Nathan Thomas, Hendrix College
Educational Prosperity: Cultural Education in Four Metropolitan Schools
India, South Africa, Australia, Finland
Educational institutions can create students who are prosperous not only in academics but also in character. Nathan has spent his year exploring how schools and communities, renowned for capitalizing on its educational culture, establish an education philosophy that broadens academic focus. He gained first-hand knowledge by teaching, observing, and attending education conferences around the world.

Filippos Rodger Tsakiris, Grinnell College
No Island is an Island: An Alternative Approach to Global Sustainability
United Kingdom, Iceland, Sweden, Tonga, New Zealand
Island communities worldwide are threatened by global financial competition, rising sea-levels and environmental disasters, while remain restrained by their limited physical resources, small populations and need to import staples. In an attempt to ensure the sustainability of his own Mediterranean island community, Filippos visited islands that present innovative solutions in ecotourism, local organic food production and local renewable energy utilization.

Max Wall, Hamilton College
Preserving Cultures: Exploring Fermented Foodways
United Kingdom, Belgium, France, Ireland, Ghana, India, Thailand
Throughout history humans have used fermentation to preserve and transform their food. By participating in various fermentation practices around the world, Max explored the historical significance of fermentation practices, their role in shaping cultural identities, and their potential to contribute to the creation of a more adequate, equitable, and environmentally sustainable food system.

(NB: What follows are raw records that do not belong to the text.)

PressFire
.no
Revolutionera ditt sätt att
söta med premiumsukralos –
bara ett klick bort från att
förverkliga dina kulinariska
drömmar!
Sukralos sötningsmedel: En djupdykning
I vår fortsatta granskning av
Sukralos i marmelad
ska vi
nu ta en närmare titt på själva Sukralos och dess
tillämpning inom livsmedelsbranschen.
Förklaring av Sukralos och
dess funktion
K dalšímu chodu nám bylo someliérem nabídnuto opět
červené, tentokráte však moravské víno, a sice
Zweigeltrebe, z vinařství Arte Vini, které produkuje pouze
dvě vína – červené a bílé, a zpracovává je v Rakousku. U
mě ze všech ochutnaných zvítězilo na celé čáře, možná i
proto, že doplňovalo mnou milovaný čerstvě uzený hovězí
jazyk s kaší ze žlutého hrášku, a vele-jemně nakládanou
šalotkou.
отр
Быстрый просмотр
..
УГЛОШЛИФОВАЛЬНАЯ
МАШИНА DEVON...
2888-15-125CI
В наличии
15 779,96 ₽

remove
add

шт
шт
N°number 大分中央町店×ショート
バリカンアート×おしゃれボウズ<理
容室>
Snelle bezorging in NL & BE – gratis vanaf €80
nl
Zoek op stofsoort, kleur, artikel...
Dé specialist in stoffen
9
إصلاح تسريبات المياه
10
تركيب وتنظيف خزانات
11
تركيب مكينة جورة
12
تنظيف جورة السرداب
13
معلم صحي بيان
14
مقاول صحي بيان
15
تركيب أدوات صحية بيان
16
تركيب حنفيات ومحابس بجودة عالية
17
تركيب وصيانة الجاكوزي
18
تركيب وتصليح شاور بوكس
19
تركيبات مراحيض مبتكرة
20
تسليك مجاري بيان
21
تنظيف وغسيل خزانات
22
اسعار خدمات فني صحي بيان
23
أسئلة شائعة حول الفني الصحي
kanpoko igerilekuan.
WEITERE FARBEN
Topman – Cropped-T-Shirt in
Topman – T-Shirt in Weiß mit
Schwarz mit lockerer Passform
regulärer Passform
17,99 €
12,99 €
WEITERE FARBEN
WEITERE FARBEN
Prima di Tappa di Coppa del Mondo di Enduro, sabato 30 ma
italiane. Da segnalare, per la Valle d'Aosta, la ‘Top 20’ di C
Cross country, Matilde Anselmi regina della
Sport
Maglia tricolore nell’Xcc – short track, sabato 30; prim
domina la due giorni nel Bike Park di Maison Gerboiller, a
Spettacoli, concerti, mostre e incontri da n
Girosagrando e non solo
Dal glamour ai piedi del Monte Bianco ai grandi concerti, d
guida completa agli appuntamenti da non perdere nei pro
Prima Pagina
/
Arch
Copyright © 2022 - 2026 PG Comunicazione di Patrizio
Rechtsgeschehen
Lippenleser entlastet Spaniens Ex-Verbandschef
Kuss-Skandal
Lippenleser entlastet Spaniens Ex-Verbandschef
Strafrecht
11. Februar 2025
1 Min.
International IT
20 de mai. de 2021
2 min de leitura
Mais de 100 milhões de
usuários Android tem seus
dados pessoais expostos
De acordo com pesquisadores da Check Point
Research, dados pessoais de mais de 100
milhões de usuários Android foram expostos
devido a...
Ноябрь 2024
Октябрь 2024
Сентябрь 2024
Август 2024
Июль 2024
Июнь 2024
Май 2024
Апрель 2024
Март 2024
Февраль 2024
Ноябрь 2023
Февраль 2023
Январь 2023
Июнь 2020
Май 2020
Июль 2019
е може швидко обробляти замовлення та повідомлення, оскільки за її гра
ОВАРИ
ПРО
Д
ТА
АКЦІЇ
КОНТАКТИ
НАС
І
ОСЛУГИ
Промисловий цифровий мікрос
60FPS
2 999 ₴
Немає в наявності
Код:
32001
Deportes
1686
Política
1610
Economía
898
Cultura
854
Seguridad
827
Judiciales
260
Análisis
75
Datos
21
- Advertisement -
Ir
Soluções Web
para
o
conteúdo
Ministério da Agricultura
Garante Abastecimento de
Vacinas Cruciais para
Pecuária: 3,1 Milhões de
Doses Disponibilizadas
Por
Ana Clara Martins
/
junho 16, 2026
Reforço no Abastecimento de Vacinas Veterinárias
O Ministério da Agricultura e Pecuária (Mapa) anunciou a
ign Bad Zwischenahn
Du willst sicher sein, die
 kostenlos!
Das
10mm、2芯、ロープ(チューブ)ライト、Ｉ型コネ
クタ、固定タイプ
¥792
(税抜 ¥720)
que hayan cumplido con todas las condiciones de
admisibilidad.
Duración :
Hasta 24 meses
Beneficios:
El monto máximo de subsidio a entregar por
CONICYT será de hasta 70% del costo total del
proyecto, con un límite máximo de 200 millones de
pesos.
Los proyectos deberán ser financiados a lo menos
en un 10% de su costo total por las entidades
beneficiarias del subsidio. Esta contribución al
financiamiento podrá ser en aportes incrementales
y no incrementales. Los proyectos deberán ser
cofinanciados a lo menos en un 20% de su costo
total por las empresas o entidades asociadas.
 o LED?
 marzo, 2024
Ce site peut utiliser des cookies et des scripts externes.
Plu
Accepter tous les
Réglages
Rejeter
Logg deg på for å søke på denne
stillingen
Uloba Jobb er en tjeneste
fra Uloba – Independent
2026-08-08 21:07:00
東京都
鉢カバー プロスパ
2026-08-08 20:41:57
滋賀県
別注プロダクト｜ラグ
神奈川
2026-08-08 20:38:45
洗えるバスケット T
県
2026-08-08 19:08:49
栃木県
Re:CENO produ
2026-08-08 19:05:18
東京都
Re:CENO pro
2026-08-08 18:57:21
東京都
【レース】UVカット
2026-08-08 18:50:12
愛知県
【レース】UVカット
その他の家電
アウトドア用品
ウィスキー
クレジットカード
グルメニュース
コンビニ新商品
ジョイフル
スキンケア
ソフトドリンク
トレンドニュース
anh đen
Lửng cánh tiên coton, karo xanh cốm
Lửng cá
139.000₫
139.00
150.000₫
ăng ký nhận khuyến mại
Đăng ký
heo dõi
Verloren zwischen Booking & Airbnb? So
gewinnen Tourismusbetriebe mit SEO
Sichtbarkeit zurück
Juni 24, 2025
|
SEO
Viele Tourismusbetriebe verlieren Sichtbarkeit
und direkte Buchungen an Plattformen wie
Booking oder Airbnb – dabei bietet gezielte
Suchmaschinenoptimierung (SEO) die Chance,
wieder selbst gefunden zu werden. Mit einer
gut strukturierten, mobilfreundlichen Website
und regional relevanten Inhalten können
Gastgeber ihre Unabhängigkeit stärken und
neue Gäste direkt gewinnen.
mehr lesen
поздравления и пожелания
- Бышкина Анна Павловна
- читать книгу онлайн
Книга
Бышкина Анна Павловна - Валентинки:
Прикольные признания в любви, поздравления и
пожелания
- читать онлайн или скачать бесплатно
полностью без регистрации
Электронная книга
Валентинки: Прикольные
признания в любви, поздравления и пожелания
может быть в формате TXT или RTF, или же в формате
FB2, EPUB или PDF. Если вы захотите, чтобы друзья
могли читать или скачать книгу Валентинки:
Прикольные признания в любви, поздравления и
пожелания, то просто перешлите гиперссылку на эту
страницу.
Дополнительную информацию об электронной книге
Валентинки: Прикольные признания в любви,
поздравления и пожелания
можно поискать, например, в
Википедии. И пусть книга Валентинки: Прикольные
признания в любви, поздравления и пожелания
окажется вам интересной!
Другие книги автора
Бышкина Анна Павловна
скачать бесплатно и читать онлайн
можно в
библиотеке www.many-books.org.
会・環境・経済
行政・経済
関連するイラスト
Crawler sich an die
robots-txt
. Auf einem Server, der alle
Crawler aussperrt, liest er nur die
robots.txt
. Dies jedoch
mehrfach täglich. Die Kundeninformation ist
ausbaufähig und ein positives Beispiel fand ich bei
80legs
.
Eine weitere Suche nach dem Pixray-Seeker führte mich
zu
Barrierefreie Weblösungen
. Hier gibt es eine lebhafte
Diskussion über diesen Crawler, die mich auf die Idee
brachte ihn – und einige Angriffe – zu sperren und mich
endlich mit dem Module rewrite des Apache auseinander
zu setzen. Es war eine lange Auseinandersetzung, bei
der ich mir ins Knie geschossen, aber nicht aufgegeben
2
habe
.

Corey Watts, Williams College
No One to the Rescue: The Experience of Emergencies
Peru, Bolivia, Paraguay, South Africa, Ethiopia, Turkey
Emergencies strike whether we are prepared or not. This former firefighter and EMT explored developing countries through the firsthand experiences of everyday rescuers and victims. From volunteer firefighters in the Andes to night-shift ambulance crews in Johannesburg, the men and women on the front lines are caught between daily danger and perpetual neglect.

Alex Winter, Lawrence University
Video Game Culture Studies in East Asia
Korea, China, Japan, Singapore, Cambodia, Thailand
When successful, CHWs can be a vital component of health provision systems. However, their success varies across program models. Interested in community engagement and participatory action, Liana explored how CHW programs were implemented in collaboration with their patient population. She also looked at how programs address cultural understandings of illness in their trainings, curriculum and ultimately their day-to-day outreach.

Liana Woskie, Wesleyan University
Bringing Primary Healthcare Home: The Community Health Worker
Tanzania, Rwanda, Turkey, Bangladesh, South Africa, Lesotho, Mozambique, Malawi, India
Community Health Workers (CHWs) are able to act as bridge between patients and biomedical care. When successful, they can be an effective and vital part of health provision systems; they have the unique ability to reach populations that have been deemed medically unreachable. However, their success varies across cultures and program models. During my Wanderjahr, I would like to gain an understanding of what resources and structures are necessary to make a CHW both be and feel successful in reaching their patients comprehensively and effectively.

*Travel to this country is permitted only if the U. S. State Department lifts its travel warning.